Problem requirements ▸
Pictures aside, restate the records below exactly as written.

*** Opening of Records for the task ***

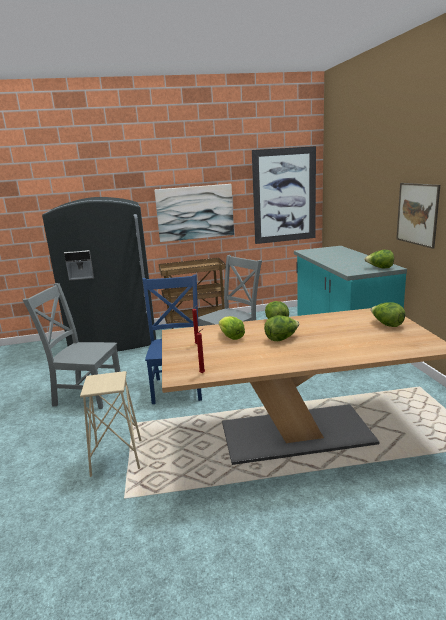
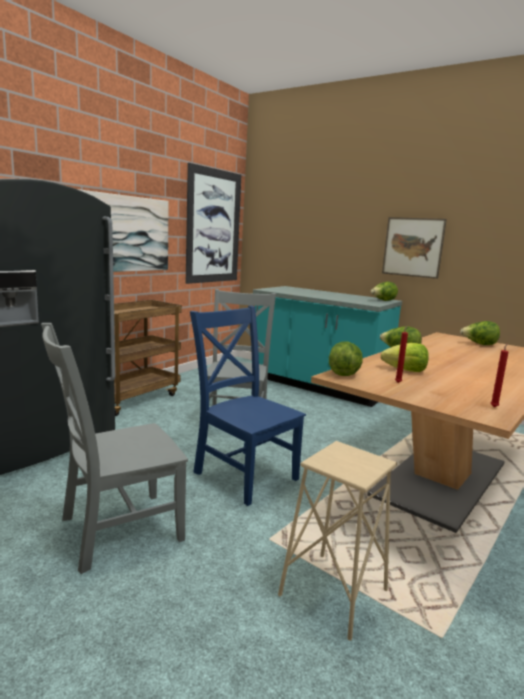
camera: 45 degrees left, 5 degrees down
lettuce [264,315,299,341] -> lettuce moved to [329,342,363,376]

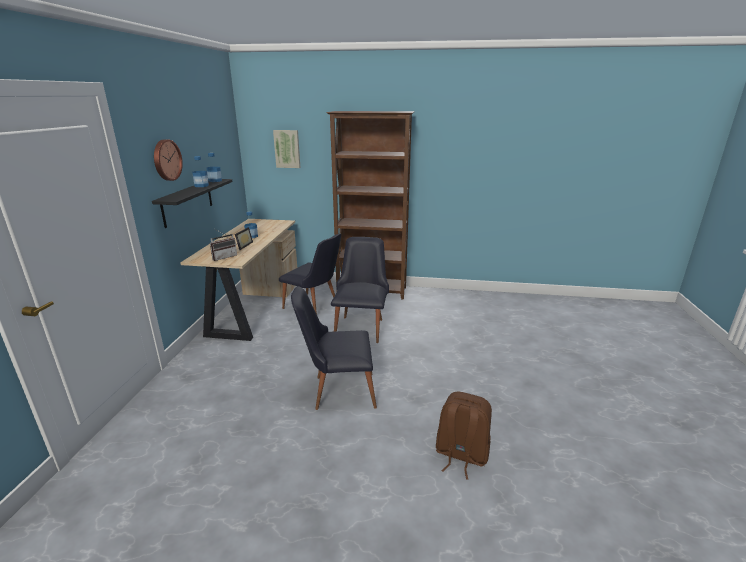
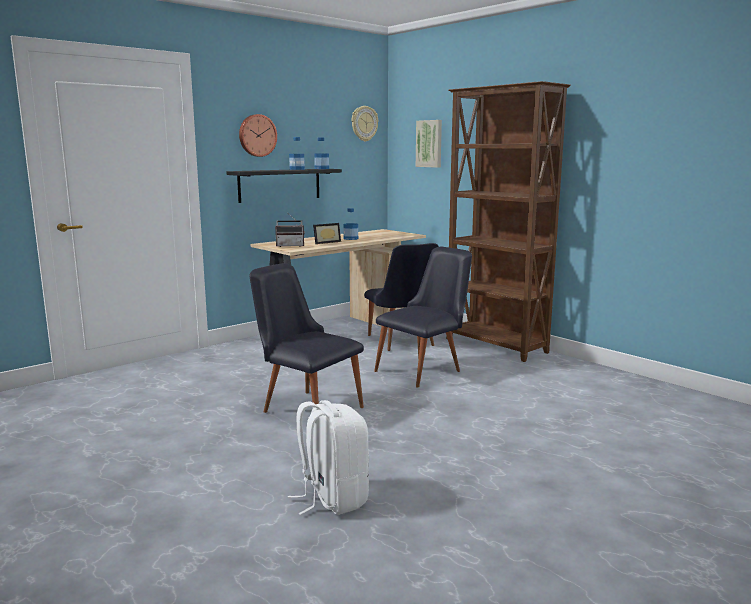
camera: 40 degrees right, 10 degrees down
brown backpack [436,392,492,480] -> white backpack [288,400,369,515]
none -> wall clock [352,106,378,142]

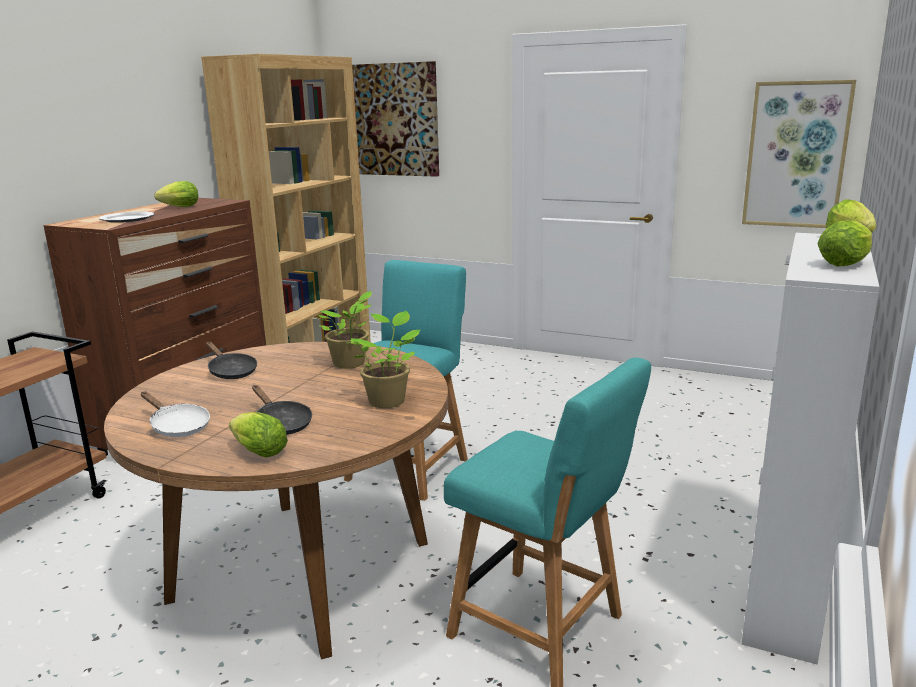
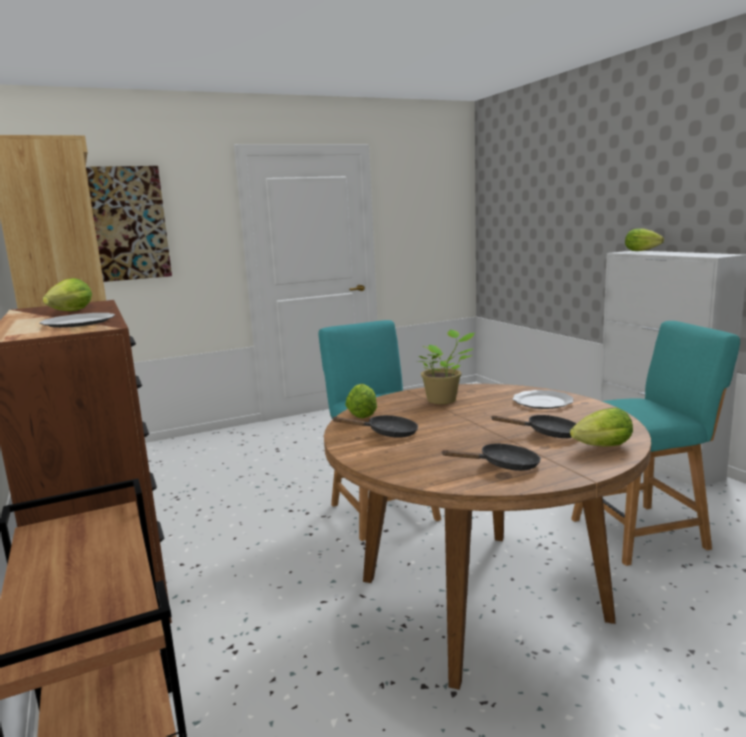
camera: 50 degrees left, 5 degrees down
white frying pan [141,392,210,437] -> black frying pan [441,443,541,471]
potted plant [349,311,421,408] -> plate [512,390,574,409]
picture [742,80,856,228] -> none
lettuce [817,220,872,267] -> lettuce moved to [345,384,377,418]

*** Close of Records for the task ***

Answer section ▸
camera: 45 degrees left, 5 degrees down
lettuce [264,315,299,341] -> lettuce moved to [329,342,363,376]

camera: 40 degrees right, 10 degrees down
brown backpack [436,392,492,480] -> white backpack [288,400,369,515]
none -> wall clock [352,106,378,142]

camera: 50 degrees left, 5 degrees down
white frying pan [141,392,210,437] -> black frying pan [441,443,541,471]
potted plant [349,311,421,408] -> plate [512,390,574,409]
picture [742,80,856,228] -> none
lettuce [817,220,872,267] -> lettuce moved to [345,384,377,418]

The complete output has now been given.